Rules have varied over time and by location but there is always a requirement that the heel must be of a certain height and thinness. Initially in the Netherlands, shoes required a 7cm lift and could be no wider than 1.5cm at the base. The shoe choice is the only thing you need to worry about though as the race itself is uncomplicated – a straight line dash to the finish. Races are typically very short, meaning pure speed rather than endurance is the focus. What constitutes a ‘good time’ is hard to say but for reference, know that a Danish woman named Majken Sichlau managed to travel 100m in just 13.557 seconds when wearing high heels. Check out the video below!
Pack Burro Racing
We have already had a race featuring horses but so far absolutely nothing that involves donkeys, a terrible oversight on our part for sure. While many of us associate donkeys with being a slow, plodding creature, often seen being led across British beaches, they are actually quite willing runners. Pack burro racing has deep roots in the history of Colorado which was formerly a mining area. Back in the day, workers would take their burro (Spanish word for donkey) through the mountains, walking side by side with them while they carried their equipment.
To commemorate these miners, for decades Colorado locals have held donkey races in a sport which has since being recognised as a summer heritage sport. During the races, riding your donkey is strictly prohibited but you are allowed to pick them up if they are tiring. Good luck with that though given that even a small donkey will weigh at least 80kg. Due to this, normally what happens is the person-donkey pair will jog/walk side-by-side connected by a rope 4.6m in length. To keep an authentic feel to the race, burros will carry 15kg of traditional mining gear.
There are a variety of races that take place across Colorado but the so called ‘Triple Crown’ involves a 29-mile ultra-marathon, a 22-mile contest in Leadville and a much shorter 12 miler in Buena Vista, usually the following week.
Marathon du Medoc
To complete our list of wacky and wonderful races, our attention moves across to France, home of the Marathon du Medoc. It should not be considered a truly ‘competitive’ event though due to all the stoppages it features. Instead of arduously jogging for 26 miles straight until reaching the finish line, think of this as being an extremely long tourist experience. And, like the Krispy Kreme challenge, there is a high chance you will consume more calories than you burn, even over 26.2 miles! During your self-led tour, you will make many stop-offs in the vineyards of Medoc to take part in a range of activities.
Truly a race that pleases both the ears and taste buds, not only is the course littered with orchestras but there are 23 wine-tasting posts plus extras for trying out the likes of ice cream, oysters, foie gras and steak.
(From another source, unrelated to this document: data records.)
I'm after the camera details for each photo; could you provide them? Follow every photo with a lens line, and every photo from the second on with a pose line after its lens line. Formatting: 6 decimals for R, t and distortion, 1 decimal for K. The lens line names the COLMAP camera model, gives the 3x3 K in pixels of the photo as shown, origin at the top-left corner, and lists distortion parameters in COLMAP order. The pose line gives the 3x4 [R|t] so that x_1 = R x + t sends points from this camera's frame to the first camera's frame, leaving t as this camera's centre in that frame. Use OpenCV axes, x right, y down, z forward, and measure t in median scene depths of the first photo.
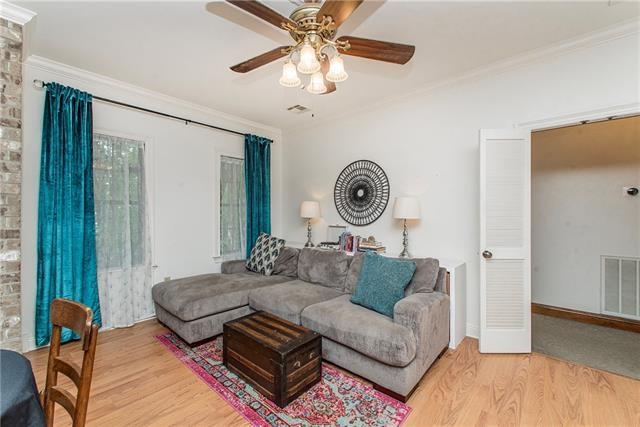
lens RADIAL K [[273.4, 0, 313.3], [0, 273.4, 206.4], [0, 0, 1]] dist [0.011519, -0.004982]
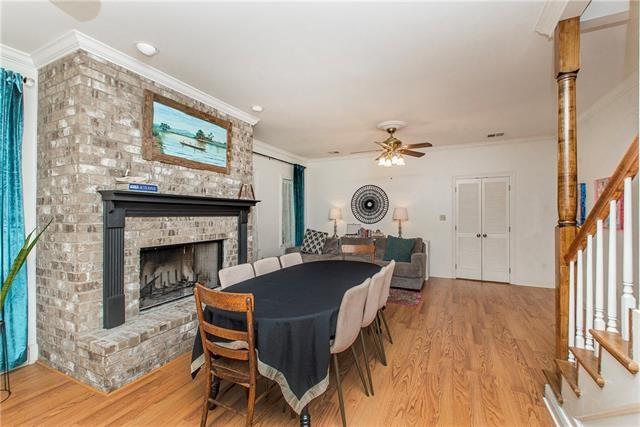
lens RADIAL K [[273.4, 0, 319.7], [0, 273.4, 211.8], [0, 0, 1]] dist [0.011519, -0.004982]
pose [[0.964096, -0.001392, 0.265551, -0.588978], [-0.002535, 0.999892, 0.014445, -0.027186], [-0.265543, -0.014600, 0.963989, -0.566983]]
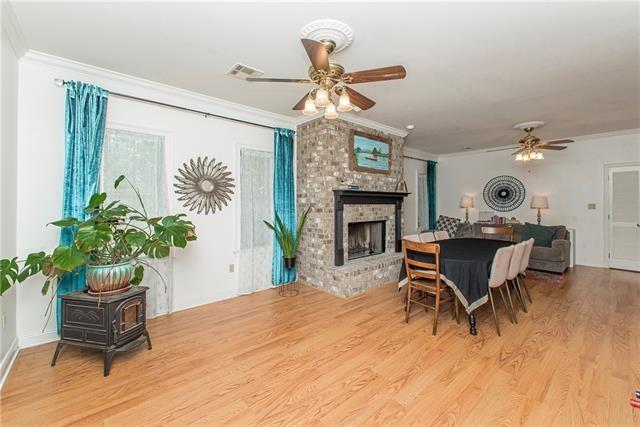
lens RADIAL K [[273.4, 0, 315.9], [0, 273.4, 198.4], [0, 0, 1]] dist [0.011519, -0.004982]
pose [[0.991548, -0.004587, -0.129661, -0.827303], [0.005665, 0.999952, 0.007947, -0.039143], [0.129618, -0.008614, 0.991527, -0.961556]]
To add to the uniqueness of the event, the vast majority of runners race in costumes, many of which are less than forgiving under the French sun. With all the stoppages, distractions and alcohol consumption, times clocked here are much slower than for a normal marathon. There is a time limit of six-and-a-half hours imposed though, so you do need to be a semi-decent runner to really make the most of the experience. That time is actually pretty impressive given quite how much wine many of the entrants will imbibe.